單人床右邊有張白色一體式書桌書櫃。從小學到高中,她每天晚上都在這張書桌上低效學習。高考以後,這張書桌的作用主要是打游戲和充當她的梳妝臺。

萬萬沒想到,有生之年還能見到這張書桌發揮它本來的作用!!

天道輪回,蒼天饒過了誰??

真真是越活越倒退!

可不情不願歸不情不願,她還是得坐在書桌前乖乖地背產品。

她把頭發綁起來,紮了個丸子頭。一只腳趿著拖鞋,一只腳盤在椅子上。

手裏的黑色簽字筆抵在鼻尖,打瞌睡時,筆尖下滑,畫了幾條“小胡子”。

神似喜劇大師卓別林。

母親俞淑芬推門進來,動作不算輕,她迷迷糊糊又背起書來,“【源芙醫用敷料】適用於激素依賴性皮炎、痤瘡等皮膚問題引起的......”

母親有被她認真的模樣嚇到,“你是打算要考研嗎?”

畢然頭搖得跟撥浪鼓似的,今源生物化妝品線的這些產品已經把她折磨得不像個人了,考研那不是慢性自殺嗎?

生而為人,何苦難為自己?

母親端了杯牛奶給她,感慨道:“早知道你談了戀愛之後,會變得這麽上進。在你上初中的時候,我就應該鼓勵你早戀。”

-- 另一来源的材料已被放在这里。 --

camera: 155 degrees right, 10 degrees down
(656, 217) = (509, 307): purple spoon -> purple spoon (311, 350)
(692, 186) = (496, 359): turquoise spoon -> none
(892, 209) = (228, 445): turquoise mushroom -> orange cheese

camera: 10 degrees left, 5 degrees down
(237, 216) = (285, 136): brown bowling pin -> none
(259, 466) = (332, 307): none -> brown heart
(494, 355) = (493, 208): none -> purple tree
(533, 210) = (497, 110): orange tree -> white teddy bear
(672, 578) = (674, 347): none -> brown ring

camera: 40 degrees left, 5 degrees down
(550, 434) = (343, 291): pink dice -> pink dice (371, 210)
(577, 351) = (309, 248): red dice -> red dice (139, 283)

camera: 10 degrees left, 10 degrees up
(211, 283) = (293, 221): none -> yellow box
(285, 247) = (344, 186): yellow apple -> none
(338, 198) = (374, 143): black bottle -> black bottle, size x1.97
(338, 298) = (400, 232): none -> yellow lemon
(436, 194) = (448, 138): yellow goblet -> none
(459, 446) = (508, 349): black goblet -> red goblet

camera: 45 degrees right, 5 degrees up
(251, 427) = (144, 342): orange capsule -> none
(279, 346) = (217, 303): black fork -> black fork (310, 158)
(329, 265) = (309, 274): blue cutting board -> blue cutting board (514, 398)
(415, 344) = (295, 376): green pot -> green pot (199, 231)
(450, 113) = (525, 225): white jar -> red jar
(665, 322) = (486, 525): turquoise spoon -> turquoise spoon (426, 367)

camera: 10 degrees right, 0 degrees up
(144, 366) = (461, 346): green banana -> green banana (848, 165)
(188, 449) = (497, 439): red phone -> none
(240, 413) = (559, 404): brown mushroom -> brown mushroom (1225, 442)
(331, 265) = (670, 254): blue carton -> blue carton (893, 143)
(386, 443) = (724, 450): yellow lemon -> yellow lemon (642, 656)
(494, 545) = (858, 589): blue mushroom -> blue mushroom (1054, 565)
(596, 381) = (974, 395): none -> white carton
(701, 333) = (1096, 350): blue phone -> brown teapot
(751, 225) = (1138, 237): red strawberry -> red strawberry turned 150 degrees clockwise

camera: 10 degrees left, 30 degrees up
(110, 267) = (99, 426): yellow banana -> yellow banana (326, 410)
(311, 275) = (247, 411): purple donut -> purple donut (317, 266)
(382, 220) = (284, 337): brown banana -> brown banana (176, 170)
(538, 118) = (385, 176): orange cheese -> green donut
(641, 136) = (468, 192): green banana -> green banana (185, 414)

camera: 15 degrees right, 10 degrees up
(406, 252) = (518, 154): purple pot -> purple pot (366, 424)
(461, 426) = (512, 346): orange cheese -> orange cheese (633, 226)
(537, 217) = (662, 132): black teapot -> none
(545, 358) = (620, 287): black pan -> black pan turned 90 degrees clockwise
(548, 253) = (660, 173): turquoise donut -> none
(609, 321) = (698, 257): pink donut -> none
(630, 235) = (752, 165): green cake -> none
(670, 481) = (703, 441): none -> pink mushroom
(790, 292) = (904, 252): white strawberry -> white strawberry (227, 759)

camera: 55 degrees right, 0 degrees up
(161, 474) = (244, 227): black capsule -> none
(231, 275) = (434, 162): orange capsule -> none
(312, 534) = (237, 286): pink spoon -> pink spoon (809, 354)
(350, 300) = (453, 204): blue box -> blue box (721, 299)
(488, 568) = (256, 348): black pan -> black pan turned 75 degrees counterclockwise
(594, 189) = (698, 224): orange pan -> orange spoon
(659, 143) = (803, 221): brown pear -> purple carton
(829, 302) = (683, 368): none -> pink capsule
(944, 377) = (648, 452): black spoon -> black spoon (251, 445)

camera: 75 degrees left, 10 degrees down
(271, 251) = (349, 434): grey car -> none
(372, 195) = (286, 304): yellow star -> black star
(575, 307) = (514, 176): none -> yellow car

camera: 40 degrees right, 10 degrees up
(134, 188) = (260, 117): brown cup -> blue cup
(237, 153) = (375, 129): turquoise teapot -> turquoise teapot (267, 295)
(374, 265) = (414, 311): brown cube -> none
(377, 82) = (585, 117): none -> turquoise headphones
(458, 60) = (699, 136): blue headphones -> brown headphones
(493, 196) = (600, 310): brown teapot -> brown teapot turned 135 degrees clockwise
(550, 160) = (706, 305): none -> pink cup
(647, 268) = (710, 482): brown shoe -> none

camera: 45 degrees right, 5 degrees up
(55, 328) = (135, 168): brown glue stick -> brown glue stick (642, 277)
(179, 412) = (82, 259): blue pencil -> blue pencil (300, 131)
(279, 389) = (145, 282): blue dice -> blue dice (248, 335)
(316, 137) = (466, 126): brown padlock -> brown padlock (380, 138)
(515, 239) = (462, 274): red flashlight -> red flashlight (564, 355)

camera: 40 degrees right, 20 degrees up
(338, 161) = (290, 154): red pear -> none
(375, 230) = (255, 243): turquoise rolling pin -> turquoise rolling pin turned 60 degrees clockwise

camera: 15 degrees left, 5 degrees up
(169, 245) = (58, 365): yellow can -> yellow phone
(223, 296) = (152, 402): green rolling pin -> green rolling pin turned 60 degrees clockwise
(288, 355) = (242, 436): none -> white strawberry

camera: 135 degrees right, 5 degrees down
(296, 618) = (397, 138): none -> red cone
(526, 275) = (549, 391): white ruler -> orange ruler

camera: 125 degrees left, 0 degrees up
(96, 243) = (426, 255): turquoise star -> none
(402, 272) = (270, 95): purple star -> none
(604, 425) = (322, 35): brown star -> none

她拍了拍畢然的手,八卦道:“對方是個什麽樣的人啊,能讓你變化這麽大?”

“媽,我沒有男朋友。”畢然一邊否認,一邊繼續背,“【源芙醫用敷料】可以促進創面愈合,修覆受損皮膚......”

母親拍了拍她的腦袋,不滿道:“你這孩子,什麽時候跟媽媽這麽疏遠了?”

畢然停下來,“不是,我是真的沒有男朋友。”

“那你這麽用功幹什麽?”

“天將降大任於鄙人,必先由領導委我於重任,熟悉產品、豐富學識。分析市場、指導銷售,全力以赴,發揮我的最大效用價值。”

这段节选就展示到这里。